Well, this one has been around for almost exactly a year waiting to be quilted and I finally got it done!



















It is 84" x 96" . I think I put it off because I was scared to death about how hard it would be too quilt it on my Janome, but it really wasn't bad at all!!


----------



## Kazahleenah (Nov 3, 2004)

Beautiful!!!!!


----------



## hmsteader71 (Mar 16, 2006)

That is really pretty.


----------



## AngieM2 (May 10, 2002)

Oh My Goodness? So many pieces and such a wonderful job.
You're amazing Reenie.


----------



## HorseMom (Jul 31, 2005)

Very pretty!
Heidi


----------



## Texasdirtdigger (Jan 17, 2010)

Oooooooow Wee! That is beautiful!


----------



## BusyBees2 (Dec 10, 2004)

Good work, Reenie! But that one makes my eyes hurt ;0
I do love the attention to the border...they so often just get forgotten and slapped on!


----------



## Dandish (Feb 8, 2007)

Yep, I remember this one.
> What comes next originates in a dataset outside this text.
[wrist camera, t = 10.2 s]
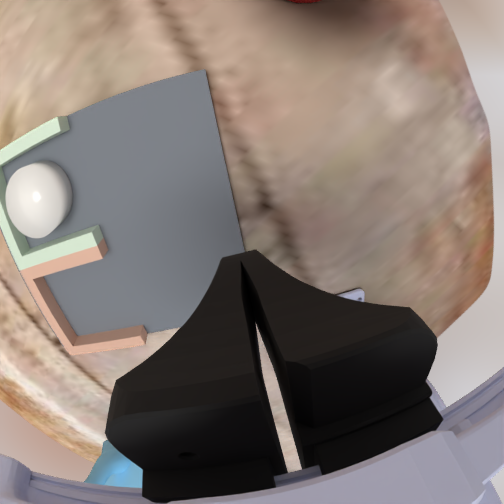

Another beauty! Great job!


----------



## Karen (Apr 17, 2002)

That's gorgeous! I wouldn't have the patience for so many little pieces so I totally admire your work. You're my new quilting hero!


----------



## DW (May 10, 2002)

beautiful!


----------



## dollmaker (Jun 24, 2010)

Oh wow!!


----------



## my3boys (Jan 18, 2011)

Gorgeous. I especially love the border!


----------



## Tinker (Apr 5, 2004)

Love the colors, and the border. You did a great job!


----------



## Molly Mckee (Jul 8, 2006)

Beautiful!!!


----------



## Texasgirl (Sep 13, 2005)

Beautiful!


----------



## happyjunker (Mar 22, 2009)

Very nice!


----------



## sapphira (Mar 24, 2003)

This is just beautiful. I would never have the nerve to try something like this. ! s.


----------



## Pam6 (Apr 9, 2009)

It is very beautiful!


----------



## ELOCN (Jun 13, 2004)

Magnificent.


----------



## Gretchen Ann (Aug 30, 2010)

Very beautiful! 

Did you design this yourself? or is a Bonnie Hunter pattern?


----------